Although other potentially modifiable risk factors for child overweight have been reported before (infant sleep duration,14 maternal smoking during pregnancy14, 15 and maternal vitamin D15), they had no association with child overweight/obesity in our cohort;30, 54 hence, we did not include them in our analysis. In addition, although birthweight is known to be associated with childhood overweight/obesity,55 we did not include it as a risk factor because it is not directly modifiable through behavior change intervention. We were unable to account for childhood dietary patterns that may reflect exposure to an obesogenic environment. Our observed associations accounted for the child’s energy intake at 12 months, although we are aware that this may not be representative of their diet at later ages. There is an ongoing debate regarding the causal effect of some risk factors, such as breastfeeding duration or age at introduction of solid foods, on childhood obesity; such risk factors may act merely as markers of the postnatal environment.56, 57 As ours is an observational study, it is not possible to determine whether the associations observed are causal. Finally, our study lacked other obesity-related measures such as insulin, triglycerides and C-peptide, which would be helpful in understanding the long-term health implications of our findings.

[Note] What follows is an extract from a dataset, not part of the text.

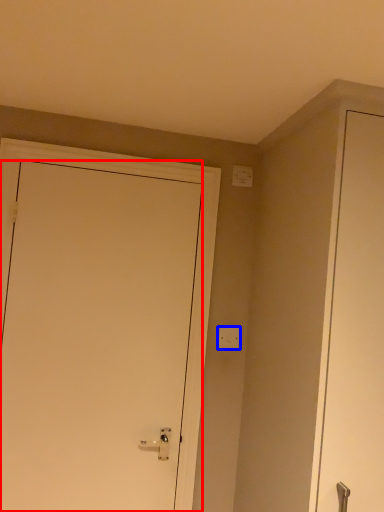
Question: Which object appears closest to the camera in this image, door (highlighted by a red box) or light switch (highlighted by a blue box)?

Choices:
 (A) door
 (B) light switch

Answer: (A)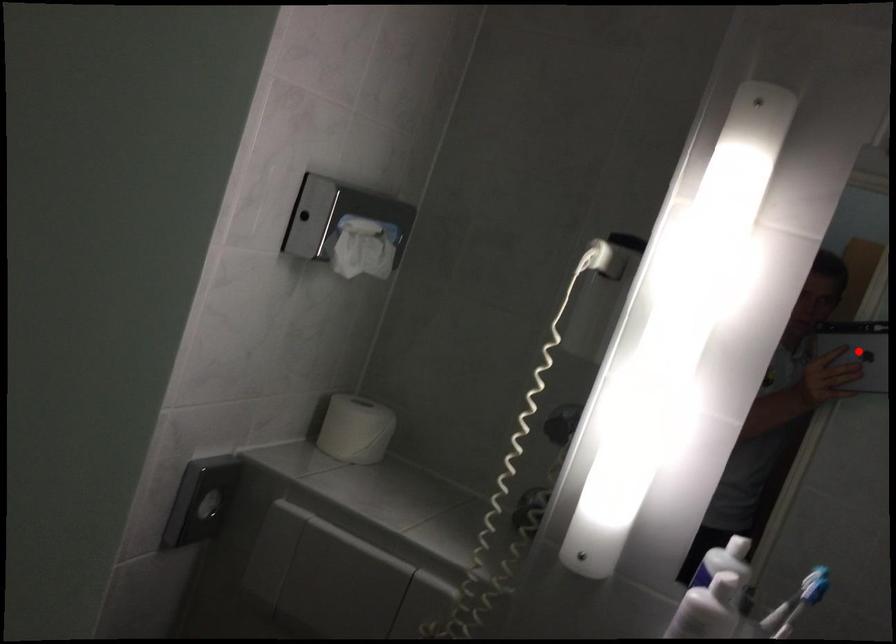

In conclusion, our findings should help understand the contribution of multiple modifiable risk factors towards development of childhood overweight/obesity, especially in Asian populations. Interventions to prevent childhood obesity may be more effective if conducted early in life or during pre-conception.58 Novel approaches during the first 1000 days of life may help prevent obesity and its long-term adverse consequences.